Here's where they agree: California faces a worsening housing crisis and the state took some steps last year, but much more needs to be done. Agreeing on those next steps is the hard part.
“Before you know it, you have 50 different people, each with 50 different solutions who will fight to the death to oppose the other 49,” said Ben Metcalf, director of the California Department of Housing and Community Development.
At the 2017 California Economic Summit, a wide range of public, private and civic sector leaders were in the room to create a way forward to solve California's biggest challenges, like that growing affordability crisis. Two of those people at the Summit are featured in our latest video in a series on those challenges, what's happening to solve them, and what's next.
People in the room included those outside of government and working to create change, like Laura Clark, executive director of YIMBY Action, a housing nonprofit group advocating for more home construction in California cities.

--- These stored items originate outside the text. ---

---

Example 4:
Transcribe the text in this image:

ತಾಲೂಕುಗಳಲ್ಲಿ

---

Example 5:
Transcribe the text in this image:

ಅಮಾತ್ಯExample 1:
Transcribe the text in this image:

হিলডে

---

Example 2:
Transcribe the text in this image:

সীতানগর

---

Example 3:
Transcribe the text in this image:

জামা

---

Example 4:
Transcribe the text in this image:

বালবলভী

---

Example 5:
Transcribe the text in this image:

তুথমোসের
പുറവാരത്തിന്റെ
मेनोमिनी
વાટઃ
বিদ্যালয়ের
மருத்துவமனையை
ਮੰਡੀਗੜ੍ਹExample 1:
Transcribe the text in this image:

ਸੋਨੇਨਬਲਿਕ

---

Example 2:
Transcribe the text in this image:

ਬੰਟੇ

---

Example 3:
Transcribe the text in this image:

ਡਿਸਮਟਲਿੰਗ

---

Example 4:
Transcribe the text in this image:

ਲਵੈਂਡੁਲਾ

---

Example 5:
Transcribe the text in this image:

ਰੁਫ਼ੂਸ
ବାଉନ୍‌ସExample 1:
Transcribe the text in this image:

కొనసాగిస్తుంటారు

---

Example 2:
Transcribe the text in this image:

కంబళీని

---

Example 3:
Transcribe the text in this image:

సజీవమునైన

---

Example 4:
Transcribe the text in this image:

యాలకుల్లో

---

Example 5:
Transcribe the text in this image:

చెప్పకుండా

“We have booming economies and, instead of being a great thing that we have jobs and opportunity, they have crippled whole regions of California because people have been unwilling to build apartment buildings so that people can come and join those communities,” said Clark.
The group seeks to streamline the time it takes to build housing projects, both affordable and market-rate, which can be held up by lengthy approval processes and locals seeking to prevent new housing nearby.

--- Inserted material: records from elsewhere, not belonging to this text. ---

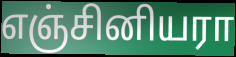
எஞ்சினியரா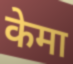
केमाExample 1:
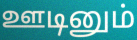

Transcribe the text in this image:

ஊடினும்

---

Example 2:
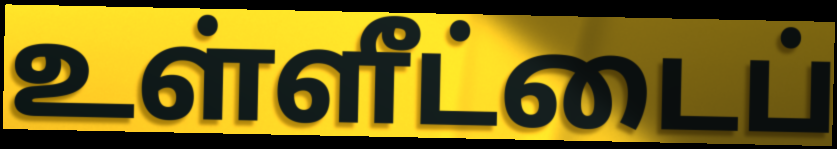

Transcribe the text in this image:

உள்ளீட்டைப்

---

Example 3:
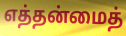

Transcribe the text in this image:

எத்தன்மைத்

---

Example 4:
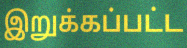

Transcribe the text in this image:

இறுக்கப்பட்ட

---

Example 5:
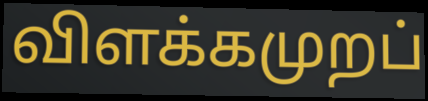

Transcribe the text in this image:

விளக்கமுறப்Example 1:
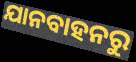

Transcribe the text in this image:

ଯାନବାହନରୁ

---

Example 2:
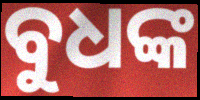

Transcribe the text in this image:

ବୁଧଙ୍କ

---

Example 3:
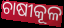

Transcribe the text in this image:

ଚାଷୀକୂଳ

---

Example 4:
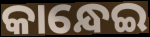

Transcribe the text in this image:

କାନ୍ଧେଇ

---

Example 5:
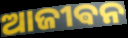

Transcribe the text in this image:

ଆଜୀଵନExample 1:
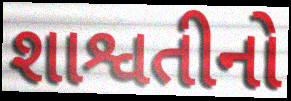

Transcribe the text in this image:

શાશ્વતીનો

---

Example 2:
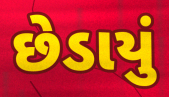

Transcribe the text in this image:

છેડાયું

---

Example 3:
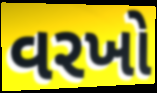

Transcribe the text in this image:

વરખો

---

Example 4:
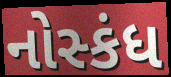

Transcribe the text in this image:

નોસ્કંધ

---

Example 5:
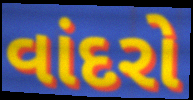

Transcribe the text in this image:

વાંદરો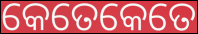
କେତେକେତେ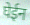
घेईन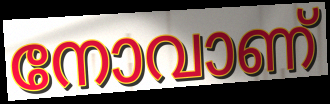
നോവാണ്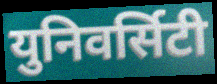
युनिवर्सिटीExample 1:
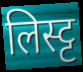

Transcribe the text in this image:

लिस्ट्ट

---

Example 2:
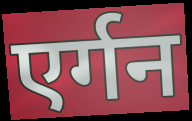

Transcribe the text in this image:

एर्गन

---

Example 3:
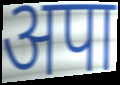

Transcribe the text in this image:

अपा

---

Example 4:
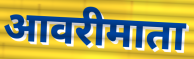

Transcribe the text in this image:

आवरीमाता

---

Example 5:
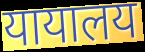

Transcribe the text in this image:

यायालय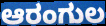
ಆರಂಗುಲ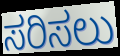
ಸರಿಸಲುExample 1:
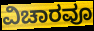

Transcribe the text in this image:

ವಿಚಾರವೂ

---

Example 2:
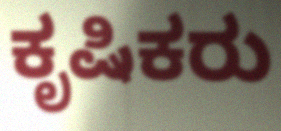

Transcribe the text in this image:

ಕೃಷಿಕರು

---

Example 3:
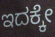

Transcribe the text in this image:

ಇದಕ್ಕೇ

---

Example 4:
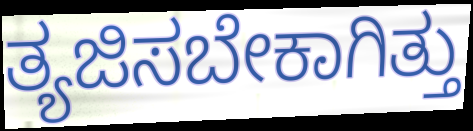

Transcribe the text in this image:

ತ್ಯಜಿಸಬೇಕಾಗಿತ್ತು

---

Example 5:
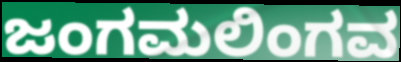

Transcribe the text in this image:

ಜಂಗಮಲಿಂಗವ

Also at the Summit were California leaders in the public sector working to affect change in the housing picture, like Metcalf. The package of housing bills passed in 2017 represented a step in the right direction, said Metcalf, and shows how middle ground can be found at places like the Summit, co-organized by California Forward and the California Stewardship Network.
More bills and ballot measures are on tap for 2018 and part of the work ahead, added Metcalf, is working with local jurisdictions to make sure they're building more and meeting state-mandated goals.

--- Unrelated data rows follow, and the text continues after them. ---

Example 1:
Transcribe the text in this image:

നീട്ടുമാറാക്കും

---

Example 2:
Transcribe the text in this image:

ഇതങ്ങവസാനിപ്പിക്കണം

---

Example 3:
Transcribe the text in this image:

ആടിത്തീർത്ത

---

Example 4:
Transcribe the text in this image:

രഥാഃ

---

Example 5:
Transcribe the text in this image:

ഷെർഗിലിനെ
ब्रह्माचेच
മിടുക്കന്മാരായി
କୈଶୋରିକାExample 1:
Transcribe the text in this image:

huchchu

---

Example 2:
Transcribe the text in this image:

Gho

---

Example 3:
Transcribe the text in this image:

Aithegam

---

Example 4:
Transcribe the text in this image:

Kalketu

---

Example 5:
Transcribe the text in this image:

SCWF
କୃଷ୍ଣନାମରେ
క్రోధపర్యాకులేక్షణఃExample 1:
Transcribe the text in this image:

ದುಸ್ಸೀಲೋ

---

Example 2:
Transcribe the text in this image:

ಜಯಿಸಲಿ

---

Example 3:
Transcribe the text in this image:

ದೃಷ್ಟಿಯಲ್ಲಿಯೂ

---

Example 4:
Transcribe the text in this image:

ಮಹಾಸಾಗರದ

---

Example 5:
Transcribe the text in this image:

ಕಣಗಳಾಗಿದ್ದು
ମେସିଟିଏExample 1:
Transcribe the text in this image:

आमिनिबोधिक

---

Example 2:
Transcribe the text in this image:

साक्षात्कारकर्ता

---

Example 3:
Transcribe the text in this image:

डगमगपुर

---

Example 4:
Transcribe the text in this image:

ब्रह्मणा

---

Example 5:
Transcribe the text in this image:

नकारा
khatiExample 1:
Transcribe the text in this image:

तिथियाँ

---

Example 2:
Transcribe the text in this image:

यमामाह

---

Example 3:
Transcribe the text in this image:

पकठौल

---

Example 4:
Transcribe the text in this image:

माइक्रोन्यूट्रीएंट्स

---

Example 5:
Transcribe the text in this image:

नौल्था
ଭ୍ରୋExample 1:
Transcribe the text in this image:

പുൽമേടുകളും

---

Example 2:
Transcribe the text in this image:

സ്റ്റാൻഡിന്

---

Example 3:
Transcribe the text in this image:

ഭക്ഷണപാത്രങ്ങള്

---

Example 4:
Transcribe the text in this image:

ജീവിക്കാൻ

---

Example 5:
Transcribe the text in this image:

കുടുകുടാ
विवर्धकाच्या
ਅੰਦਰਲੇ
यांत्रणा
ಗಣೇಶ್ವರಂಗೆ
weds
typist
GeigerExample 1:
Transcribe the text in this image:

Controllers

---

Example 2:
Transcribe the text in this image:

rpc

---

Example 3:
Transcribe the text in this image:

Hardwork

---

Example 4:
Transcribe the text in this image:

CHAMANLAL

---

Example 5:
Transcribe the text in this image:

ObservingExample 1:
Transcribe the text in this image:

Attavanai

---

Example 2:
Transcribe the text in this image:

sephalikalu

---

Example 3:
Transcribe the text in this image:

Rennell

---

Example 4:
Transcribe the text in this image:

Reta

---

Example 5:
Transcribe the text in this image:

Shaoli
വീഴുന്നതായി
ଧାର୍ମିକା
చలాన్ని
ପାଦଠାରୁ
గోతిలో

“There's a funding piece that has to go to the voters next November, SB3 — three-four billion dollar bonds,” said Metcalf. “There are a lot of operational questions related to the other items.”
Clark agreed that the package was a good first step, but more is needed to ensure that denser housing near transit is built so that people in low-income and middle-income families can enter housing markets where there are jobs close by and shorter commutes.
“So while it's not a snap your fingers kind of a solution, we need to take down those barriers,” said Clark. “We need to engage in politics in order to change those laws and make it easier to build housing.”
The 2018 California Economic Summit will take place in Sonoma County this fall and will focus on creating more resiliency in communities across the state, including regions facing disasters and economic problems making challenges like housing affordability even worse.
California's housing crisis will also on the menu this week, when candidates for California's governorship will talk housing affordability at a forum that will be streamed live via Facebook on Thursday January 25.
The forum will accept questions from audience members and is being presented by The Two Hundred and Capital Direct Funding.